===== Supplied entries =====

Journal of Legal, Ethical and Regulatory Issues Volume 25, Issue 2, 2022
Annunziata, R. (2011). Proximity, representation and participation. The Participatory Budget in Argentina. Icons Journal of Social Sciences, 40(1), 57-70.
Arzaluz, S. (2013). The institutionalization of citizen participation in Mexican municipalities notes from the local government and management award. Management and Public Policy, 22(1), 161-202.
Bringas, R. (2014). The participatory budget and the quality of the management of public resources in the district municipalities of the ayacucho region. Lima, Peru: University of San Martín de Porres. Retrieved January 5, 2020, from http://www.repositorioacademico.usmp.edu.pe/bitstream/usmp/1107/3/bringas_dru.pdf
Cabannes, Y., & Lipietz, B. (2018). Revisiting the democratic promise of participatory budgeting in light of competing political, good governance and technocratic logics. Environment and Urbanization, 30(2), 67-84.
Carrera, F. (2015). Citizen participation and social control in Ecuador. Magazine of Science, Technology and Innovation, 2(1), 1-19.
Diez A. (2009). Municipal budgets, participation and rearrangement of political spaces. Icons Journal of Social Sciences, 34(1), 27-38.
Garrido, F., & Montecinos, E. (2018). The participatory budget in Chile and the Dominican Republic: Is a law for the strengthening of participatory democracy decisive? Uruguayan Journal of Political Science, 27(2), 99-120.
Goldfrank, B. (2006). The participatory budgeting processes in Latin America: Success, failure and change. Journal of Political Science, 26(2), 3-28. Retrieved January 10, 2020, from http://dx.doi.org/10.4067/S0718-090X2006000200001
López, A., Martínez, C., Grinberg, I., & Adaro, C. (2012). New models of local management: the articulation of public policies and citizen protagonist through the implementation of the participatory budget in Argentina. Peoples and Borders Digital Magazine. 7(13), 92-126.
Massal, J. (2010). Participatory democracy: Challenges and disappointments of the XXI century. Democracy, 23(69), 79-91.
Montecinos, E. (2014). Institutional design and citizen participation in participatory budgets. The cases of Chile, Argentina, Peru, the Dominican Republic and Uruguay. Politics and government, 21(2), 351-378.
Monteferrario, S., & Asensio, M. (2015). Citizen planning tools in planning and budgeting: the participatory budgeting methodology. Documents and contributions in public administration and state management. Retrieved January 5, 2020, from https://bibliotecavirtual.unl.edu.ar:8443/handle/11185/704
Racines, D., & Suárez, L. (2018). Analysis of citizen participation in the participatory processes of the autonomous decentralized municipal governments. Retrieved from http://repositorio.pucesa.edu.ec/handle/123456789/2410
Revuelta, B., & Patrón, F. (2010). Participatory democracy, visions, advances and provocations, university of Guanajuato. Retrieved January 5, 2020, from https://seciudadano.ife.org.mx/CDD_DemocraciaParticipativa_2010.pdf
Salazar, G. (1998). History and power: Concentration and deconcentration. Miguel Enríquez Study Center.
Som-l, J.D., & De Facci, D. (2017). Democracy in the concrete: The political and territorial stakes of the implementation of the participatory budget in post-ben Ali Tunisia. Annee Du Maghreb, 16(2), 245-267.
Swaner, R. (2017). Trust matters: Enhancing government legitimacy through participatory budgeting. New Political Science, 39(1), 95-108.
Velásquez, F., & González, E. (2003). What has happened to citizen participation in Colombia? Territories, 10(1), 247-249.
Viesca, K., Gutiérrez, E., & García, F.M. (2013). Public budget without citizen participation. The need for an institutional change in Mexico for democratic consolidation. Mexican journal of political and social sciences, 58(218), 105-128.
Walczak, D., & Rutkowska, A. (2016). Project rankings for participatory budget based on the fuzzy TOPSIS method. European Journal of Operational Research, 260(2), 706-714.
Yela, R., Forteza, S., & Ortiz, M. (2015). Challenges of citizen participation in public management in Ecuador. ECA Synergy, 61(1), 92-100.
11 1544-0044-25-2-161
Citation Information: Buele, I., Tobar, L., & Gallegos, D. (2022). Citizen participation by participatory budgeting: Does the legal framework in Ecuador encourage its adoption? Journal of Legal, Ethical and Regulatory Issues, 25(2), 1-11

=====

* **What this task involves**:
Keep to the lines above, from the first one through the line where "Goldfrank, B. (2006)." appears, and copy them exactly.

* **Reply to the task**:
Journal of Legal, Ethical and Regulatory Issues Volume 25, Issue 2, 2022
Annunziata, R. (2011). Proximity, representation and participation. The Participatory Budget in Argentina. Icons Journal of Social Sciences, 40(1), 57-70.
Arzaluz, S. (2013). The institutionalization of citizen participation in Mexican municipalities notes from the local government and management award. Management and Public Policy, 22(1), 161-202.
Bringas, R. (2014). The participatory budget and the quality of the management of public resources in the district municipalities of the ayacucho region. Lima, Peru: University of San Martín de Porres. Retrieved January 5, 2020, from http://www.repositorioacademico.usmp.edu.pe/bitstream/usmp/1107/3/bringas_dru.pdf
Cabannes, Y., & Lipietz, B. (2018). Revisiting the democratic promise of participatory budgeting in light of competing political, good governance and technocratic logics. Environment and Urbanization, 30(2), 67-84.
Carrera, F. (2015). Citizen participation and social control in Ecuador. Magazine of Science, Technology and Innovation, 2(1), 1-19.
Diez A. (2009). Municipal budgets, participation and rearrangement of political spaces. Icons Journal of Social Sciences, 34(1), 27-38.
Garrido, F., & Montecinos, E. (2018). The participatory budget in Chile and the Dominican Republic: Is a law for the strengthening of participatory democracy decisive? Uruguayan Journal of Political Science, 27(2), 99-120.
Goldfrank, B. (2006). The participatory budgeting processes in Latin America: Success, failure and change. Journal of Political Science, 26(2), 3-28. Retrieved January 10, 2020, from http://dx.doi.org/10.4067/S0718-090X2006000200001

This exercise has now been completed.